◆ Source material ◆
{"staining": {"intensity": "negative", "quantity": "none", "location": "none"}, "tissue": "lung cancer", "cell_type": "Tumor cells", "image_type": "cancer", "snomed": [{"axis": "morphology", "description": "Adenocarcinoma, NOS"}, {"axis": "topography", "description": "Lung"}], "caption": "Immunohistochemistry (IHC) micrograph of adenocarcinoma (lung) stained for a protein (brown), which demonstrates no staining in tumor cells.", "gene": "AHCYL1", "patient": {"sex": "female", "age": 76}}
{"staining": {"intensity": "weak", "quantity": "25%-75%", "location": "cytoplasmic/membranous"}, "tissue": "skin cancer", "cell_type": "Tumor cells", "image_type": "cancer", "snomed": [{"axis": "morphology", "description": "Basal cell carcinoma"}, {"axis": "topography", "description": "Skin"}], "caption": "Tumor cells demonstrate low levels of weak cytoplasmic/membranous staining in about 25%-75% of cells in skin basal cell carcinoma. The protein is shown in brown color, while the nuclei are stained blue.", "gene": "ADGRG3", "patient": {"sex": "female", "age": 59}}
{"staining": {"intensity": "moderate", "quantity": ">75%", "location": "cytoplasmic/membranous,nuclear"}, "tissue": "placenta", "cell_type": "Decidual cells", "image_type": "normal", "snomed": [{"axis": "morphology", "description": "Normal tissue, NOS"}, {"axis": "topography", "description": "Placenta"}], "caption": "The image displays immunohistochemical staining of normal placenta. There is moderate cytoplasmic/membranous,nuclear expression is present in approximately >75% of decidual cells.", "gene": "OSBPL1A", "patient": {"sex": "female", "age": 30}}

◆ Exercise goal ◆
Your task is to repeat each line of the material exactly.

◆ Output ◆
{"staining": {"intensity": "negative", "quantity": "none", "location": "none"}, "tissue": "lung cancer", "cell_type": "Tumor cells", "image_type": "cancer", "snomed": [{"axis": "morphology", "description": "Adenocarcinoma, NOS"}, {"axis": "topography", "description": "Lung"}], "caption": "Immunohistochemistry (IHC) micrograph of adenocarcinoma (lung) stained for a protein (brown), which demonstrates no staining in tumor cells.", "gene": "AHCYL1", "patient": {"sex": "female", "age": 76}}
{"staining": {"intensity": "weak", "quantity": "25%-75%", "location": "cytoplasmic/membranous"}, "tissue": "skin cancer", "cell_type": "Tumor cells", "image_type": "cancer", "snomed": [{"axis": "morphology", "description": "Basal cell carcinoma"}, {"axis": "topography", "description": "Skin"}], "caption": "Tumor cells demonstrate low levels of weak cytoplasmic/membranous staining in about 25%-75% of cells in skin basal cell carcinoma. The protein is shown in brown color, while the nuclei are stained blue.", "gene": "ADGRG3", "patient": {"sex": "female", "age": 59}}
{"staining": {"intensity": "moderate", "quantity": ">75%", "location": "cytoplasmic/membranous,nuclear"}, "tissue": "placenta", "cell_type": "Decidual cells", "image_type": "normal", "snomed": [{"axis": "morphology", "description": "Normal tissue, NOS"}, {"axis": "topography", "description": "Placenta"}], "caption": "The image displays immunohistochemical staining of normal placenta. There is moderate cytoplasmic/membranous,nuclear expression is present in approximately >75% of decidual cells.", "gene": "OSBPL1A", "patient": {"sex": "female", "age": 30}}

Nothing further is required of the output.